• **What to do**
Quote exactly and only this range of lines in the data below: the line that holds "text [177, 1527, 1196, 1649]" to the line that holds "Document page, 1754x1241 pixels.", both included.
________
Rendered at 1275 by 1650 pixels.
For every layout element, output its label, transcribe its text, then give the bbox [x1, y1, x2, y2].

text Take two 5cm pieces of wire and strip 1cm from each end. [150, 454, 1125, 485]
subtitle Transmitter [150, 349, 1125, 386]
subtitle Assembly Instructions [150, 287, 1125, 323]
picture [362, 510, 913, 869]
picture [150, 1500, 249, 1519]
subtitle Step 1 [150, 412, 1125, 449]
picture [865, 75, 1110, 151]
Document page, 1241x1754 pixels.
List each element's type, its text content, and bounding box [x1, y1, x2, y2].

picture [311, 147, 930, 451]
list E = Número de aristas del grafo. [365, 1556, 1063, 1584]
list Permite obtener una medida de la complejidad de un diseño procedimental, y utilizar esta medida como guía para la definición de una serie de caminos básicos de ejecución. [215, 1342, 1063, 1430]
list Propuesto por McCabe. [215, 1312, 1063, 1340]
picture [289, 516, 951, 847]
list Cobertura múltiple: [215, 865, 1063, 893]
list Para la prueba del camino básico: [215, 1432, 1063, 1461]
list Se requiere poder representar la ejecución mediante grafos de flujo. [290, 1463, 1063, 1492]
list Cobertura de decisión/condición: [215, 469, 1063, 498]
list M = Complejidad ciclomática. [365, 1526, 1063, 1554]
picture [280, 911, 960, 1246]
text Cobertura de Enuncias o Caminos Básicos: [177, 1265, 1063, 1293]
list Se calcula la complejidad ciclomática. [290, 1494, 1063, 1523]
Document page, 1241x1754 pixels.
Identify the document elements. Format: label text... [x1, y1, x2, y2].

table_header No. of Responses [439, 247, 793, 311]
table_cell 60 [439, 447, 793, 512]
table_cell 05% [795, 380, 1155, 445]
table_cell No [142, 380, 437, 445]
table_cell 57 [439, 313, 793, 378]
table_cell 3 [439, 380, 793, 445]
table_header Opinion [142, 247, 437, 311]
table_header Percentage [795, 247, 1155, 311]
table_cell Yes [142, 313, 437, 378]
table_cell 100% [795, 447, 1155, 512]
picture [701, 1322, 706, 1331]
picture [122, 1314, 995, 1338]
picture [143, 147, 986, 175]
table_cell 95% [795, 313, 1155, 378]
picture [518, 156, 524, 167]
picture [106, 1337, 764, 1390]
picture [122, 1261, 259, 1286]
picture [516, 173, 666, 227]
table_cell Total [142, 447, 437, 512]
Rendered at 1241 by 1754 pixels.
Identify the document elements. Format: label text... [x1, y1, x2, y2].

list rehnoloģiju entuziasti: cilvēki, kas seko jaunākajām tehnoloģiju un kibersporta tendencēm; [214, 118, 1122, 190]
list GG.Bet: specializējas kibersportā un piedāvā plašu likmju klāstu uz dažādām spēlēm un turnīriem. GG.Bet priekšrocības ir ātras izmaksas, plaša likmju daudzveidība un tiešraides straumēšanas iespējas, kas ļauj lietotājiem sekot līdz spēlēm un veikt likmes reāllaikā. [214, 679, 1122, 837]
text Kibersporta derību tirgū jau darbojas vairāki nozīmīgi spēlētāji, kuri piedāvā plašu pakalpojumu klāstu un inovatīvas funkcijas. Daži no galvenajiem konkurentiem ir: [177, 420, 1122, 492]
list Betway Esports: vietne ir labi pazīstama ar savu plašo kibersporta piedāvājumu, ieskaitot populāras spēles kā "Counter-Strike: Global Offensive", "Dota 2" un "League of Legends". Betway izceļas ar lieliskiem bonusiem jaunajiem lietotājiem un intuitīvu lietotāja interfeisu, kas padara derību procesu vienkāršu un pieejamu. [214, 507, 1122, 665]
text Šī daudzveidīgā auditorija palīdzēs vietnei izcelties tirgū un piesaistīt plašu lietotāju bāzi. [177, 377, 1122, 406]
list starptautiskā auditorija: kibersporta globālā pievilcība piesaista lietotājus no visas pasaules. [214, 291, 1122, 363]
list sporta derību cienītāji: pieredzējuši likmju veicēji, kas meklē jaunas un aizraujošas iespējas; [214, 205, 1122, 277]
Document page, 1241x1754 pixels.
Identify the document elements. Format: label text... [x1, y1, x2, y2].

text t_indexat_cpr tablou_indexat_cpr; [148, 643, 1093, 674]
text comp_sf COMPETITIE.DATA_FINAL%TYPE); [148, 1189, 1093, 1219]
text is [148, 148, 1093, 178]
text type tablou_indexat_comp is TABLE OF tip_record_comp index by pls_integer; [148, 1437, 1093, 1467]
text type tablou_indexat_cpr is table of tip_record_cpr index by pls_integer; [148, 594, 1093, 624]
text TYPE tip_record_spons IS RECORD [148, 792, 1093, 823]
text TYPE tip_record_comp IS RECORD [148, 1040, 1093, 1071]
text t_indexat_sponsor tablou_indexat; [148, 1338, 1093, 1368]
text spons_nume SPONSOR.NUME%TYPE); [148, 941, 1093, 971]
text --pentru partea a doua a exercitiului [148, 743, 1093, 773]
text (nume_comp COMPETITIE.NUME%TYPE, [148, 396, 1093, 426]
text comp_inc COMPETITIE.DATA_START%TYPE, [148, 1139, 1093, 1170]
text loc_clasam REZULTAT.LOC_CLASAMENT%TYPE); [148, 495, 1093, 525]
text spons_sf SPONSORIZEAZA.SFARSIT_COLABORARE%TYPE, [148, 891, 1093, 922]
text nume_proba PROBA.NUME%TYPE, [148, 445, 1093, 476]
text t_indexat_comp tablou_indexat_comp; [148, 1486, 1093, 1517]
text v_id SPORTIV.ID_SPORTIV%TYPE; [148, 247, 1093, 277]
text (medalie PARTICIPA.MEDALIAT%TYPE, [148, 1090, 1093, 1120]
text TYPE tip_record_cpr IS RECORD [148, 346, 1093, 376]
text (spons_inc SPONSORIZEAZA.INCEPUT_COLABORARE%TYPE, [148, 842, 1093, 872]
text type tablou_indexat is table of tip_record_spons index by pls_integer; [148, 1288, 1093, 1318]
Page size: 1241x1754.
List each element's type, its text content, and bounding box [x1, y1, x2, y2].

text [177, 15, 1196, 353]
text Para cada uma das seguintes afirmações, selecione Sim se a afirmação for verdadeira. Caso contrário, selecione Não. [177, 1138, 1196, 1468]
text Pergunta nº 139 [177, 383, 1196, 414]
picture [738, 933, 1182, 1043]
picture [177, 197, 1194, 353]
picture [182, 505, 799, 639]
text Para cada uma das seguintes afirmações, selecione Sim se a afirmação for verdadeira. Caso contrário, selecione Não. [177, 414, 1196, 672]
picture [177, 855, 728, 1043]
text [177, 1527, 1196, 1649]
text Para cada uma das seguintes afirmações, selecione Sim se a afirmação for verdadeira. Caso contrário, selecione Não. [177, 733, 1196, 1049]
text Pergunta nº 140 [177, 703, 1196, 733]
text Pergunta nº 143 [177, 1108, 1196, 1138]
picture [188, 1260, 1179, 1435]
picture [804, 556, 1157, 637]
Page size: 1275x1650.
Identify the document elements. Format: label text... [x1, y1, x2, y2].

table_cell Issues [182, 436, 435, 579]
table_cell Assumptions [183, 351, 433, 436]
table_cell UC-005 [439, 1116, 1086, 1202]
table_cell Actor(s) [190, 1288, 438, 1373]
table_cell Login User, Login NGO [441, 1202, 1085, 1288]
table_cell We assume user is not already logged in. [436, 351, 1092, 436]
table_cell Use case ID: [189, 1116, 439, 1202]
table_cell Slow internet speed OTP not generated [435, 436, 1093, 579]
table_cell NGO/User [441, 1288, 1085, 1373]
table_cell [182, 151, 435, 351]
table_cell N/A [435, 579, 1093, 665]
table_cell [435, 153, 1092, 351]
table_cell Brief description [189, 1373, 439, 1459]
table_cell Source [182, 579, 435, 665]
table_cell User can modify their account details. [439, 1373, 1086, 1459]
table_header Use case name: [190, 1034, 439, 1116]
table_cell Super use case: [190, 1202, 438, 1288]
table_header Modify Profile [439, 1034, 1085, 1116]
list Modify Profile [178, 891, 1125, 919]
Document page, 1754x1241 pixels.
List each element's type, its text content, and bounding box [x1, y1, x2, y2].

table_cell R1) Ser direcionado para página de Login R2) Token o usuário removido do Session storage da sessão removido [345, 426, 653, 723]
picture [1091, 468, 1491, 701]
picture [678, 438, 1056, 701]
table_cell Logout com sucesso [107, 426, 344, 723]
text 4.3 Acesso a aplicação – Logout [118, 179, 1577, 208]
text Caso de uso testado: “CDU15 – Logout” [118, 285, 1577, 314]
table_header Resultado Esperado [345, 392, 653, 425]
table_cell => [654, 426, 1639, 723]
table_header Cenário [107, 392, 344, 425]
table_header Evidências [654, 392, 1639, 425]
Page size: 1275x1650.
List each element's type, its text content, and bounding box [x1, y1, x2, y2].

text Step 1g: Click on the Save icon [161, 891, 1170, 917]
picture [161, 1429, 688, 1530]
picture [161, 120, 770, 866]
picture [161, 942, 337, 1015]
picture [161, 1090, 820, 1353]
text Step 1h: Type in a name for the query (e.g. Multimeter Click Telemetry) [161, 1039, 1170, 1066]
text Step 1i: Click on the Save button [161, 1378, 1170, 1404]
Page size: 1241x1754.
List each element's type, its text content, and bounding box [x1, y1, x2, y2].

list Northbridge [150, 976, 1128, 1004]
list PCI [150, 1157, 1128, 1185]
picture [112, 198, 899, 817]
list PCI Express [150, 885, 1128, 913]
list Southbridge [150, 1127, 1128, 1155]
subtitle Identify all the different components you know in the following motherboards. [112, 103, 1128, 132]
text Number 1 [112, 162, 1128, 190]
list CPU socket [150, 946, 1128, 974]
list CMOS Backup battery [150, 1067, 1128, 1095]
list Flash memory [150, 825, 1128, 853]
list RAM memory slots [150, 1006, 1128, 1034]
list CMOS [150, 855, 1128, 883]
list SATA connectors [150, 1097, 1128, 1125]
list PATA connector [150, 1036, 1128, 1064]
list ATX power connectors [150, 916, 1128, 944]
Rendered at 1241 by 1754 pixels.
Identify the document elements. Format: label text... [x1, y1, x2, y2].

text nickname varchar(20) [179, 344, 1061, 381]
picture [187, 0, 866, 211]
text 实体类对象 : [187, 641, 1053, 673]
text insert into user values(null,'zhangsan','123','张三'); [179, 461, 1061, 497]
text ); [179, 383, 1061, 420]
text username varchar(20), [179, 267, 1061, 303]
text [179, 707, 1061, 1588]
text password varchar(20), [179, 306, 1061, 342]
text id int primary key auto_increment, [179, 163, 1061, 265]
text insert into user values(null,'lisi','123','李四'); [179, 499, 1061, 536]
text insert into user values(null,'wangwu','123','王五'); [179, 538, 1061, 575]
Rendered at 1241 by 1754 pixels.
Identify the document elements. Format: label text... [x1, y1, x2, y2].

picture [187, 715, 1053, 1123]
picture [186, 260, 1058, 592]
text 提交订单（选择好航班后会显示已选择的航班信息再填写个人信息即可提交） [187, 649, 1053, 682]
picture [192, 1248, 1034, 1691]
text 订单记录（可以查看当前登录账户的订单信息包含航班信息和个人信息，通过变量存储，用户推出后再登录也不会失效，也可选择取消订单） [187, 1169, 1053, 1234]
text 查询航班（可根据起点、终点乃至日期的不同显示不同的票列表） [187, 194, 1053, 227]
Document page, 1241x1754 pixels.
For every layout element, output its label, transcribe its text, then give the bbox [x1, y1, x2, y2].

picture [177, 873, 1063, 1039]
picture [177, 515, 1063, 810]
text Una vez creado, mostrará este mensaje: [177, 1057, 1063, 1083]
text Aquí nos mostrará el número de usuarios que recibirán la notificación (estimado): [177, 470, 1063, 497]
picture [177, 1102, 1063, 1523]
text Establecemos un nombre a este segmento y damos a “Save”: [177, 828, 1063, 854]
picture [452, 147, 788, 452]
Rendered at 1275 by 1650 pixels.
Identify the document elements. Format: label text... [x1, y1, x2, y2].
________
• **Result of this exercise**
text [177, 1527, 1196, 1649]
text Para cada uma das seguintes afirmações, selecione Sim se a afirmação for verdadeira. Caso contrário, selecione Não. [177, 733, 1196, 1049]
text Pergunta nº 140 [177, 703, 1196, 733]
text Pergunta nº 143 [177, 1108, 1196, 1138]
picture [188, 1260, 1179, 1435]
picture [804, 556, 1157, 637]
Page size: 1275x1650.
Identify the document elements. Format: label text... [x1, y1, x2, y2].

table_cell Issues [182, 436, 435, 579]
table_cell Assumptions [183, 351, 433, 436]
table_cell UC-005 [439, 1116, 1086, 1202]
table_cell Actor(s) [190, 1288, 438, 1373]
table_cell Login User, Login NGO [441, 1202, 1085, 1288]
table_cell We assume user is not already logged in. [436, 351, 1092, 436]
table_cell Use case ID: [189, 1116, 439, 1202]
table_cell Slow internet speed OTP not generated [435, 436, 1093, 579]
table_cell NGO/User [441, 1288, 1085, 1373]
table_cell [182, 151, 435, 351]
table_cell N/A [435, 579, 1093, 665]
table_cell [435, 153, 1092, 351]
table_cell Brief description [189, 1373, 439, 1459]
table_cell Source [182, 579, 435, 665]
table_cell User can modify their account details. [439, 1373, 1086, 1459]
table_header Use case name: [190, 1034, 439, 1116]
table_cell Super use case: [190, 1202, 438, 1288]
table_header Modify Profile [439, 1034, 1085, 1116]
list Modify Profile [178, 891, 1125, 919]
Document page, 1754x1241 pixels.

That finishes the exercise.